───── DATA EXTRACT ─────

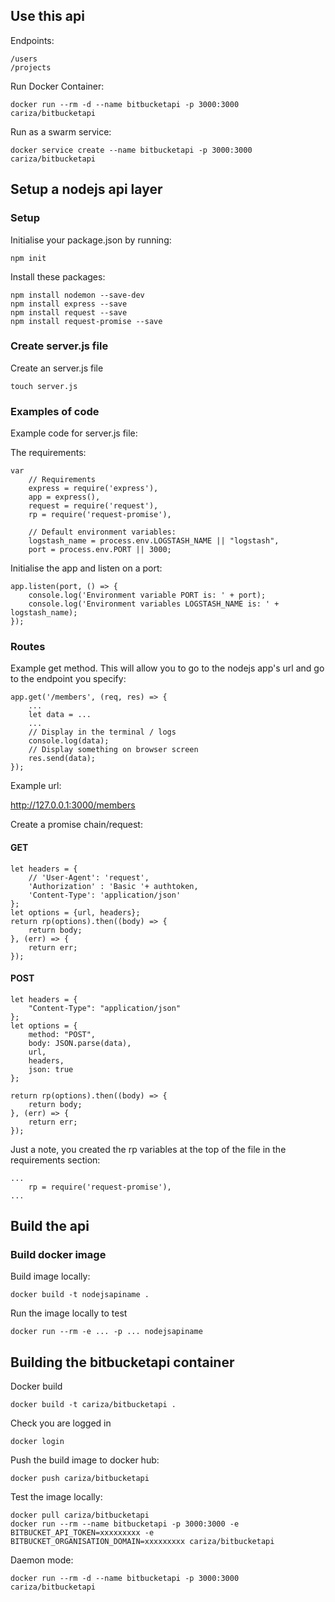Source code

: ## Use this api

Endpoints:

    /users
    /projects

Run Docker Container:

    docker run --rm -d --name bitbucketapi -p 3000:3000 cariza/bitbucketapi

Run as a swarm service:

    docker service create --name bitbucketapi -p 3000:3000 cariza/bitbucketapi

## Setup a nodejs api layer

### Setup

Initialise your package.json by running:

    npm init

Install these packages:

    npm install nodemon --save-dev
    npm install express --save
    npm install request --save
    npm install request-promise --save

### Create server.js file

Create an server.js file

    touch server.js

### Examples of code

Example code for server.js file:

The requirements:
    
    var 
        // Requirements
        express = require('express'),
        app = express(),
        request = require('request'),
        rp = require('request-promise'),

        // Default environment variables:
        logstash_name = process.env.LOGSTASH_NAME || "logstash",
        port = process.env.PORT || 3000;

Initialise the app and listen on a port:

    app.listen(port, () => {
        console.log('Environment variable PORT is: ' + port);
        console.log('Environment variables LOGSTASH_NAME is: ' + logstash_name);
    });

### Routes

Example get method. This will allow you to go to the nodejs app's url and go to the endpoint you specify: 

    app.get('/members', (req, res) => {
        ...
        let data = ...
        ...
        // Display in the terminal / logs
        console.log(data);
        // Display something on browser screen
        res.send(data);
    });

Example url:

http://127.0.0.1:3000/members


Create a promise chain/request:

#### GET

    let headers = {
        // 'User-Agent': 'request',
        'Authorization' : 'Basic '+ authtoken,
        'Content-Type': 'application/json'
    };
    let options = {url, headers};
    return rp(options).then((body) => {
        return body;
    }, (err) => {
        return err;
    });

#### POST

    let headers = {
        "Content-Type": "application/json"
    };
    let options = {
        method: "POST",
        body: JSON.parse(data),
        url, 
        headers,
        json: true
    };

    return rp(options).then((body) => {
        return body;
    }, (err) => {
        return err;
    });

Just a note, you created the rp variables at the top of the file in the requirements section:

    ...
        rp = require('request-promise'),
    ...

## Build the api


### Build docker image

Build image locally:

    docker build -t nodejsapiname .

Run the image locally to test

    docker run --rm -e ... -p ... nodejsapiname



## Building the bitbucketapi container

Docker build

    docker build -t cariza/bitbucketapi .

Check you are logged in

    docker login

Push the build image to docker hub:

    docker push cariza/bitbucketapi

Test the image locally:

    docker pull cariza/bitbucketapi
    docker run --rm --name bitbucketapi -p 3000:3000 -e BITBUCKET_API_TOKEN=xxxxxxxxx -e BITBUCKET_ORGANISATION_DOMAIN=xxxxxxxxx cariza/bitbucketapi

Daemon mode:

    docker run --rm -d --name bitbucketapi -p 3000:3000 cariza/bitbucketapi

─────

▶ [ACTION ITEM]
Output every line above as a numbered list, dropping blank lines and omitting the pictures.

▶ [SOLVED EXERCISE]
1. Source code
2. : ## Use this api
3. Endpoints:
4.     /users
5.     /projects
6. Run Docker Container:
7.     docker run --rm -d --name bitbucketapi -p 3000:3000 cariza/bitbucketapi
8. Run as a swarm service:
9.     docker service create --name bitbucketapi -p 3000:3000 cariza/bitbucketapi
10. ## Setup a nodejs api layer
11. ### Setup
12. Initialise your package.json by running:
13.     npm init
14. Install these packages:
15.     npm install nodemon --save-dev
16.     npm install express --save
17.     npm install request --save
18.     npm install request-promise --save
19. ### Create server.js file
20. Create an server.js file
21.     touch server.js
22. ### Examples of code
23. Example code for server.js file:
24. The requirements:
25.     var 
26.         // Requirements
27.         express = require('express'),
28.         app = express(),
29.         request = require('request'),
30.         rp = require('request-promise'),
31.         // Default environment variables:
32.         logstash_name = process.env.LOGSTASH_NAME || "logstash",
33.         port = process.env.PORT || 3000;
34. Initialise the app and listen on a port:
35.     app.listen(port, () => {
36.         console.log('Environment variable PORT is: ' + port);
37.         console.log('Environment variables LOGSTASH_NAME is: ' + logstash_name);
38.     });
39. ### Routes
40. Example get method. This will allow you to go to the nodejs app's url and go to the endpoint you specify: 
41.     app.get('/members', (req, res) => {
42.         ...
43.         let data = ...
44.         ...
45.         // Display in the terminal / logs
46.         console.log(data);
47.         // Display something on browser screen
48.         res.send(data);
49.     });
50. Example url:
51. http://127.0.0.1:3000/members
52. Create a promise chain/request:
53. #### GET
54.     let headers = {
55.         // 'User-Agent': 'request',
56.         'Authorization' : 'Basic '+ authtoken,
57.         'Content-Type': 'application/json'
58.     };
59.     let options = {url, headers};
60.     return rp(options).then((body) => {
61.         return body;
62.     }, (err) => {
63.         return err;
64.     });
65. #### POST
66.     let headers = {
67.         "Content-Type": "application/json"
68.     };
69.     let options = {
70.         method: "POST",
71.         body: JSON.parse(data),
72.         url, 
73.         headers,
74.         json: true
75.     };
76.     return rp(options).then((body) => {
77.         return body;
78.     }, (err) => {
79.         return err;
80.     });
81. Just a note, you created the rp variables at the top of the file in the requirements section:
82.     ...
83.         rp = require('request-promise'),
84.     ...
85. ## Build the api
86. ### Build docker image
87. Build image locally:
88.     docker build -t nodejsapiname .
89. Run the image locally to test
90.     docker run --rm -e ... -p ... nodejsapiname
91. ## Building the bitbucketapi container
92. Docker build
93.     docker build -t cariza/bitbucketapi .
94. Check you are logged in
95.     docker login
96. Push the build image to docker hub:
97.     docker push cariza/bitbucketapi
98. Test the image locally:
99.     docker pull cariza/bitbucketapi
100.     docker run --rm --name bitbucketapi -p 3000:3000 -e BITBUCKET_API_TOKEN=xxxxxxxxx -e BITBUCKET_ORGANISATION_DOMAIN=xxxxxxxxx cariza/bitbucketapi
101. Daemon mode:
102.     docker run --rm -d --name bitbucketapi -p 3000:3000 cariza/bitbucketapi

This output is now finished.